■ STORED DATA
┄┄┄┄┄┄┄┄┄┄

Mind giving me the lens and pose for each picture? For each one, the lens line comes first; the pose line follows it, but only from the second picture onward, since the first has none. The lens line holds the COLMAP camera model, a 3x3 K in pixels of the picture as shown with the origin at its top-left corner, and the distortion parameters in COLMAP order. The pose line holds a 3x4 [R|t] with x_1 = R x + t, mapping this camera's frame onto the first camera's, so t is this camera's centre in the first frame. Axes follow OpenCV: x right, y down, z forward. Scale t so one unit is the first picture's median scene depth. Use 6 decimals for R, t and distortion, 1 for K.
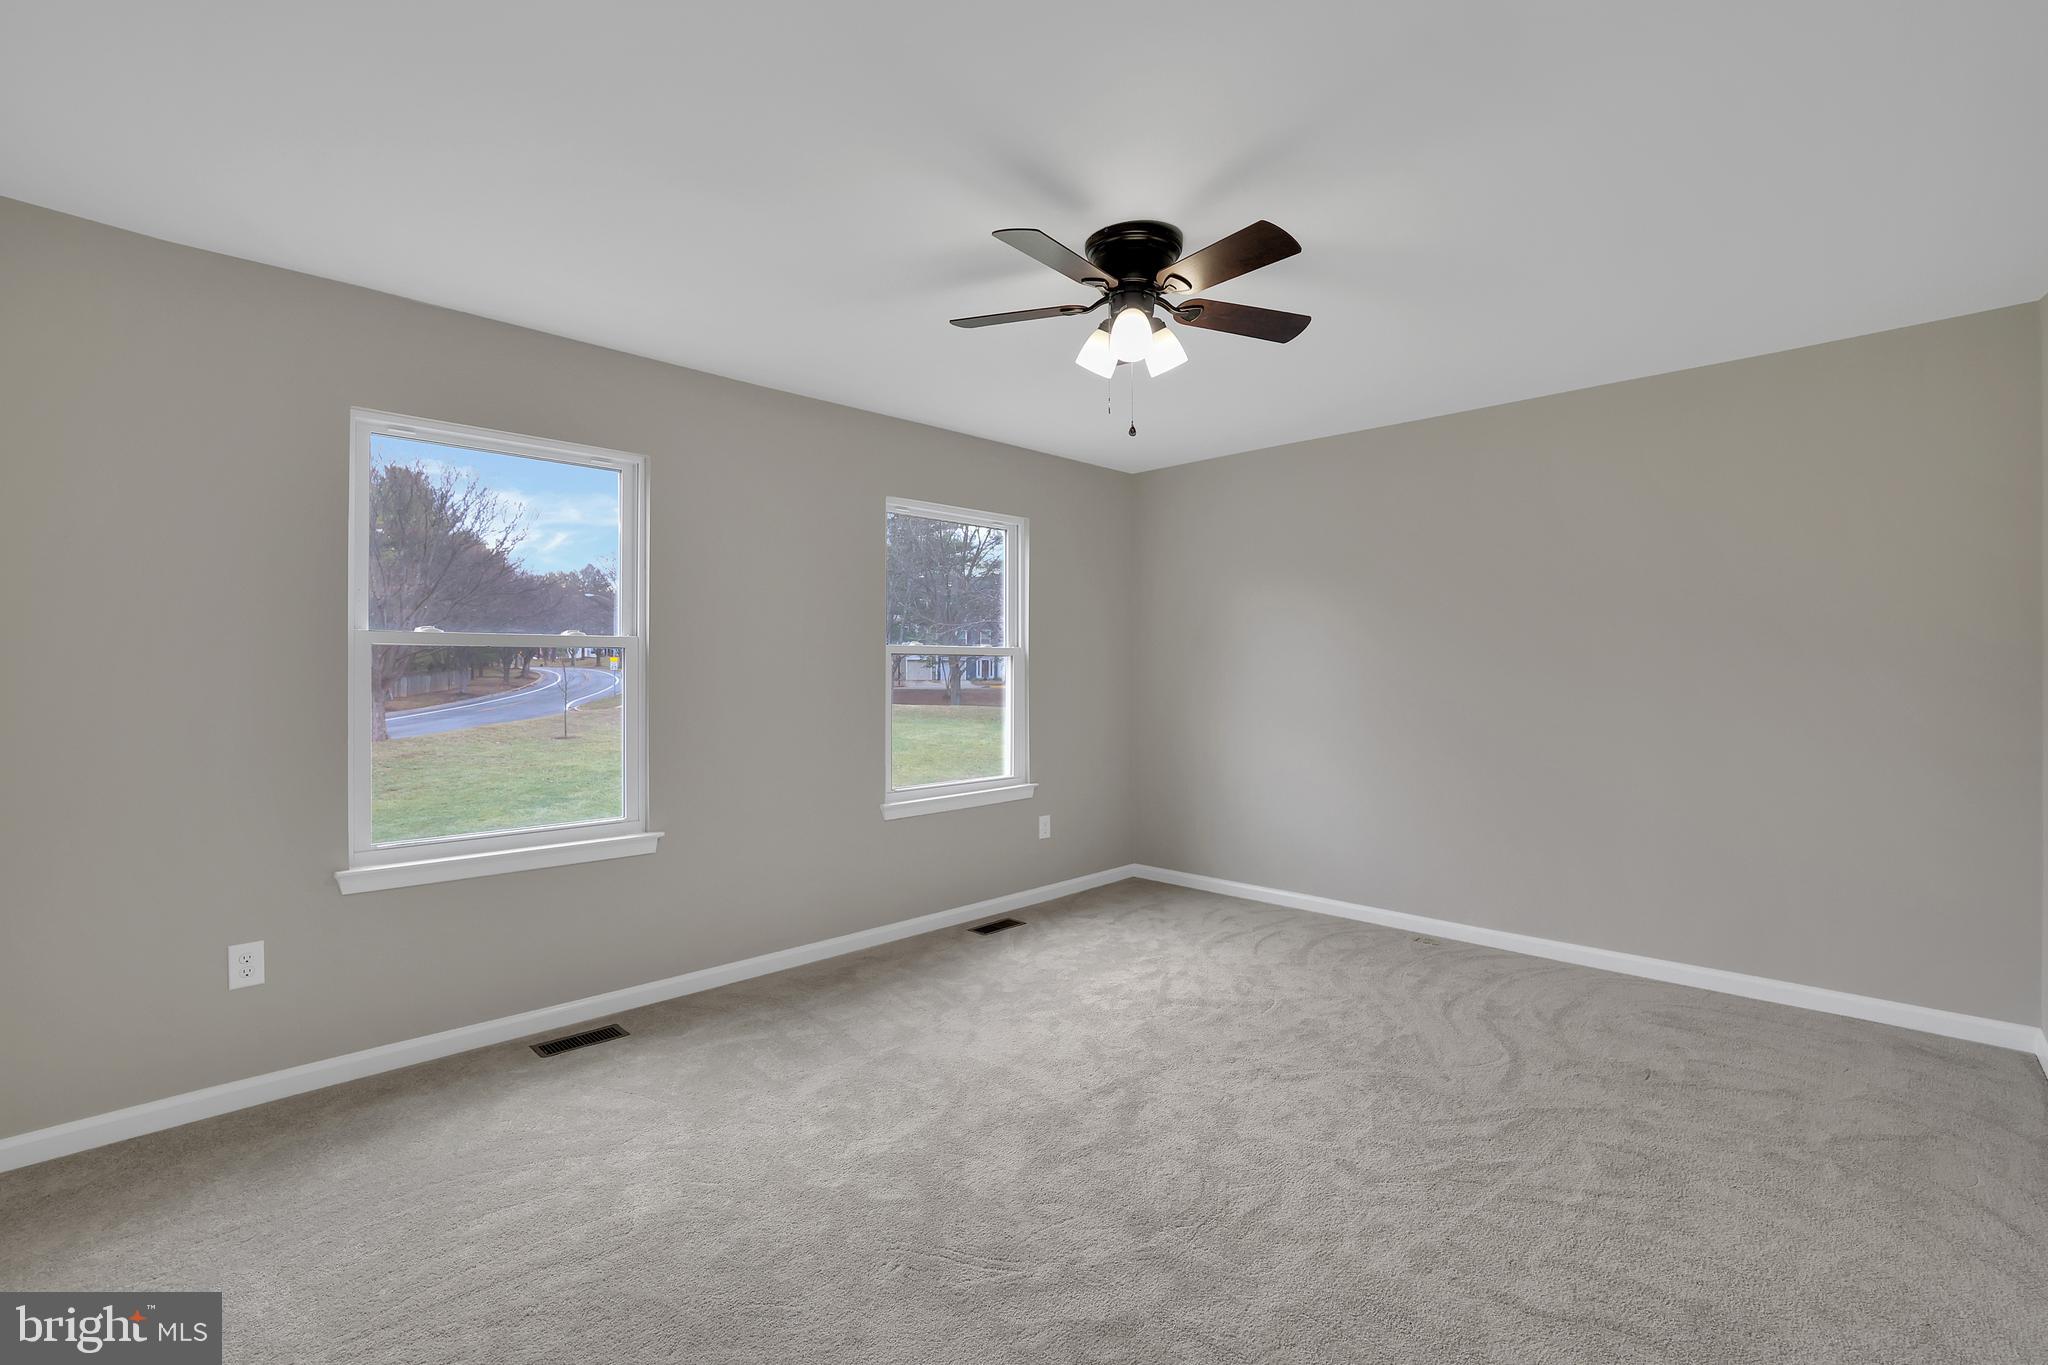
lens RADIAL K [[885.8, 0, 1024.0], [0, 885.8, 682.5], [0, 0, 1]] dist [-0.052179, 0.020285]
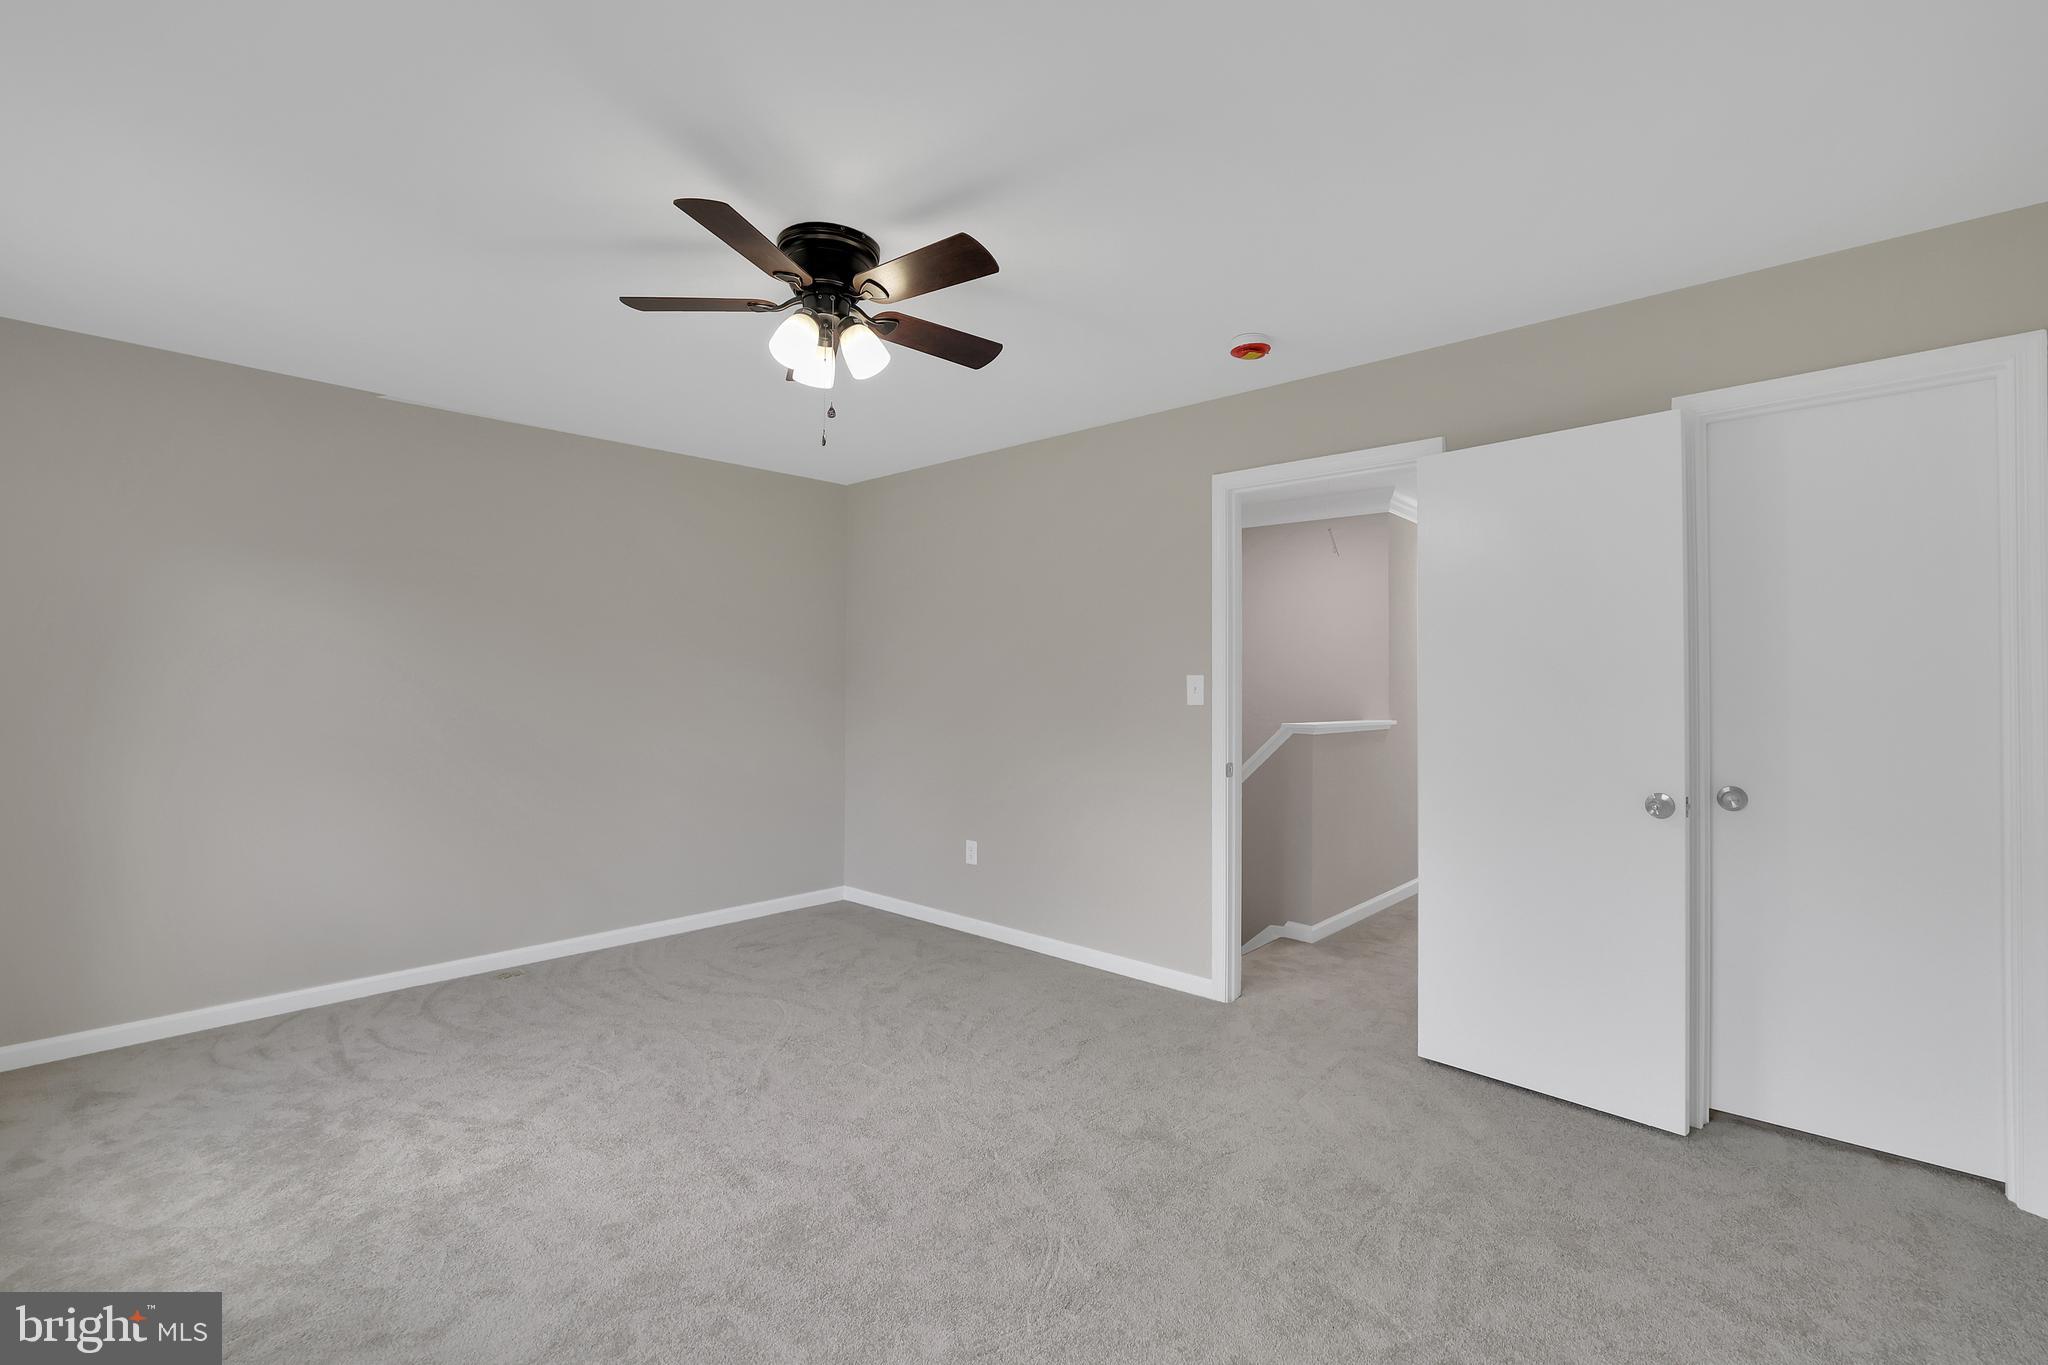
lens RADIAL K [[885.8, 0, 1024.0], [0, 885.8, 682.5], [0, 0, 1]] dist [-0.052179, 0.020285]
pose [[-0.033167, 0.001172, 0.999449, -0.516444], [0.004054, 0.999991, -0.001038, -0.015020], [-0.999442, 0.004018, -0.033171, 0.501842]]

┄┄┄┄┄┄┄┄┄┄

■ EXERCISE
Copy all of the lines above word for word, leaving out the pictures.

■ TASK RESULT
Mind giving me the lens and pose for each picture? For each one, the lens line comes first; the pose line follows it, but only from the second picture onward, since the first has none. The lens line holds the COLMAP camera model, a 3x3 K in pixels of the picture as shown with the origin at its top-left corner, and the distortion parameters in COLMAP order. The pose line holds a 3x4 [R|t] with x_1 = R x + t, mapping this camera's frame onto the first camera's, so t is this camera's centre in the first frame. Axes follow OpenCV: x right, y down, z forward. Scale t so one unit is the first picture's median scene depth. Use 6 decimals for R, t and distortion, 1 for K.
lens RADIAL K [[885.8, 0, 1024.0], [0, 885.8, 682.5], [0, 0, 1]] dist [-0.052179, 0.020285]
lens RADIAL K [[885.8, 0, 1024.0], [0, 885.8, 682.5], [0, 0, 1]] dist [-0.052179, 0.020285]
pose [[-0.033167, 0.001172, 0.999449, -0.516444], [0.004054, 0.999991, -0.001038, -0.015020], [-0.999442, 0.004018, -0.033171, 0.501842]]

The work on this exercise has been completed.